Nathalie Frogneux – A liberdade constitui para ele uma ligação entre ser e dever-ser na natureza através do vivo. A obra na qual ele estabelece esta ligação é intitulada em alemão Organismus und Freiheit, Organismo e Liberdade, e recebeu uma nova edição sob o título escolhido pelos editores Das Prinzip Leben, O Princípio vida. Foi mais judicioso, a meu ver, de intitulá-lo Das Prinzip Freiheit, O princípio liberdade. A liberdade é o que desperta no seio da matéria inorgânica ou morte e parece procurar-se pouco a pouco do unicelular até as formas mais complexas da vida como afirmação do vivo por ele próprio. Mas com o homem, a liberdade ultrapassa um teto qualitativo, pois ela cessa de ser um princípio de afirmação de si (orexis como diria Aristóteles, conatus em Spinoza) para se tornar uma força ambivalente. Ela pode então não somente afirmar, mas também negar a vida, perseverar em seus fins ou negá-los, uma vez que pode doravante se arrasar. Esta questão permeia toda biologia filosófica de Jonas, The Phenomenon of Life, mas é também o rebaixamento de sua ética da responsabilidade, uma vez que o princípio responsabilidade põe o imperativo categórico que impõe que as forças negadoras sejam secundárias em relação à obrigação que tem o homem de afirmar-se no ser.

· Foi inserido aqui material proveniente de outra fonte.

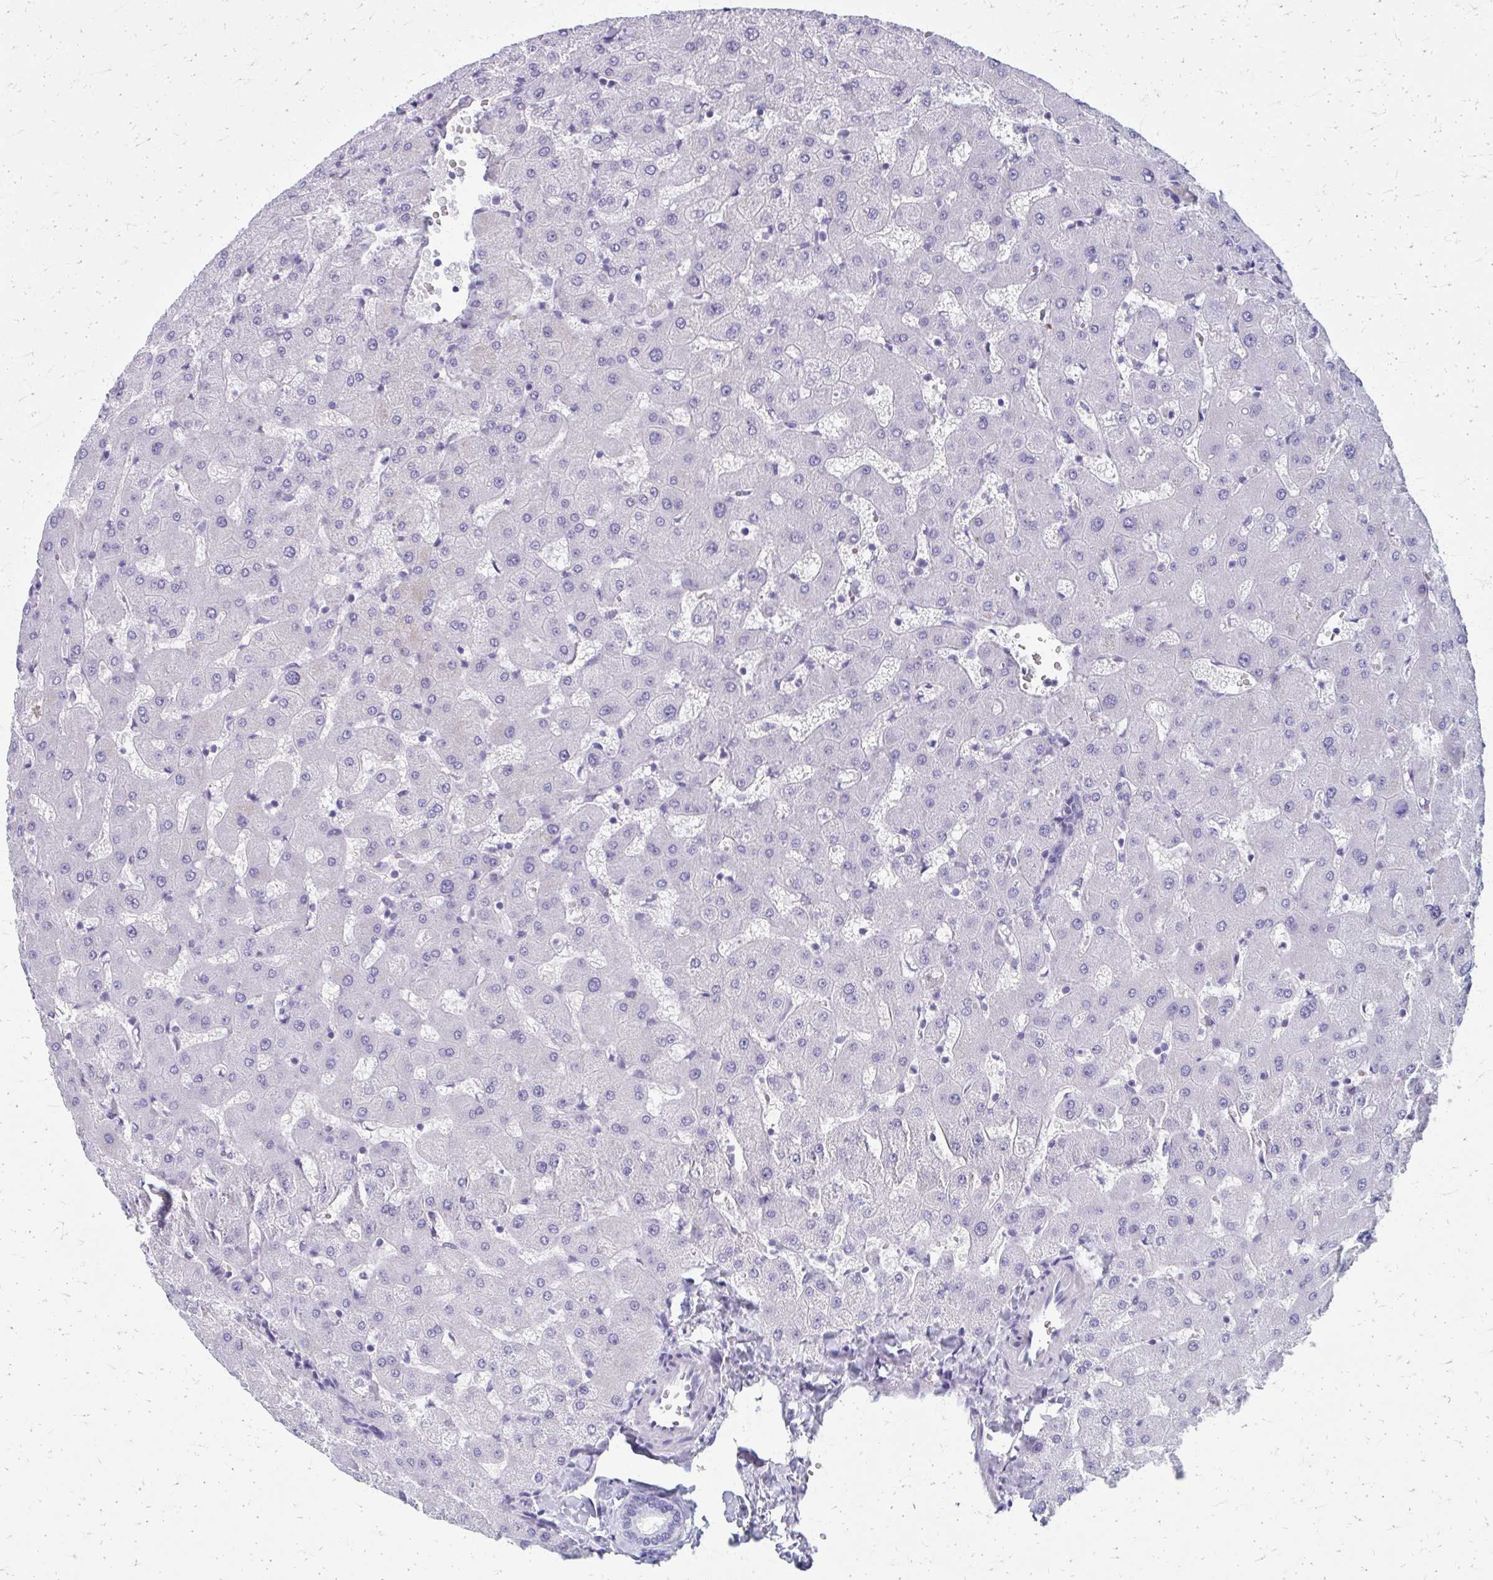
{"staining": {"intensity": "negative", "quantity": "none", "location": "none"}, "tissue": "liver", "cell_type": "Cholangiocytes", "image_type": "normal", "snomed": [{"axis": "morphology", "description": "Normal tissue, NOS"}, {"axis": "topography", "description": "Liver"}], "caption": "The immunohistochemistry photomicrograph has no significant positivity in cholangiocytes of liver.", "gene": "MPLKIP", "patient": {"sex": "female", "age": 63}}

IHU On-Line – Gostaria de acrescentar algum aspecto não questionado?

Nathalie Frogneux – Parece-me que, sejam quais forem as dimensões ultrapassadas ou aproximativas das análises da tecnologia e da crise ecológica de Jonas no final dos anos 1970, sua ética da responsabilidade, sua análise do gnosticismo, sua biologia filosófica e as análises de nosso tempo escondem instituições e uma força de análise que estamos longe de ter esgotado. É, sem dúvida, mais ao desdobramento destas intuições do que à crítica de suas análises que devem trabalhar hoje seus comentadores. Ele próprio reconhecia, aliás, no final de sua vida, os limites de seu trabalho e afirmava que lhe era necessário passar a missão. Uma coisa me parece em todo caso evidente: é que Jonas ia às questões essenciais com a preocupação de propor uma filosofia nutrida pela história e tradição, no objetivo de pensar seu tempo.
Além disso, parece-me urgente repensar a perseverança no ser que ele descreveu tão bem na sua biologia como desejo (orexis ou conatus), afim de que sua ética da responsabilidade não seja unicamente recebida sob a única perspectiva da austeridade.